Ever wake up and then sort of stumble your way through the day, kind of...bleary eyed the whole time? Today's been mad low key - like most days - but kind of oddly off the whole time. I can't really describe why and/or how, but just...off. Nothing's wrong, I just feel incredibly awkward today and for no reason. Like whenever I talk to someone they're giving off social cues I'm not picking up or something. Or like my head is somewhere else entirely. Which, you know, is probably the case - in fact, it's the case most of the time as I tend to have difficulty letting go of stories, or maybe they have difficulty letting go of me. I'm used to being stuck in daydream fog - that's cool, that's something I can deal with - it's just...today I feel like I'm in the fog, but suddenly there are sharp edges. Maybe not sharp, but pointy sticky-outy.

I digress.

Anyway, things can only go up from here for the following reasons: 1) Fiction class in a half hour (no words for how much I love that class!) 2) going home on Friday. God, I'm so excited about that.

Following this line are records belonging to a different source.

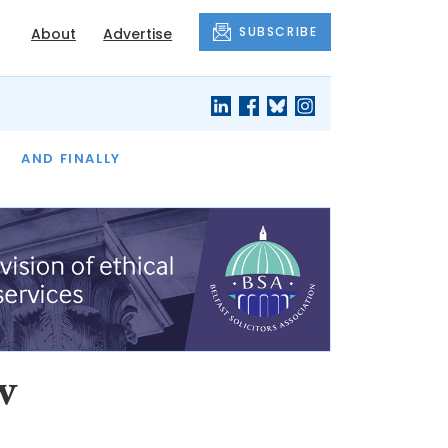
SUBSCRIBE
About
Advertise
OF THE MONTH
AND FINALLY
w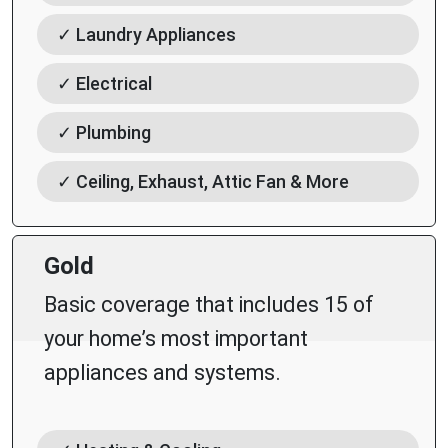
✓ Laundry Appliances
✓ Electrical
✓ Plumbing
✓ Ceiling, Exhaust, Attic Fan & More
Gold
Basic coverage that includes 15 of
your home’s most important
appliances and systems.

I don't know why, but lately the idea of going home has totally obsessed me. It's like I *have* to - like going home will re-energize me, or make me more me than I've been lately. I think the summer took more out of me than I thought it had, so home will be helpful in that way.

I want something exciting to happen *right now*, and yet...nothing is happening. Dammit. Didn't the universe get the memo that *I'm* in charge, hmm? Hmm?

Ack. I have too much reading to do tonight. It's insane. Insanity. Totally lunacy, I tell you. Maybe I'll do it...then again. Maybe not. Oh yeah, I'm a *rebel*. Look at me rebelling by not reading *all* of the Euripedes I'm supposed to.

I'm a Loose. Canon. Or something to that effect.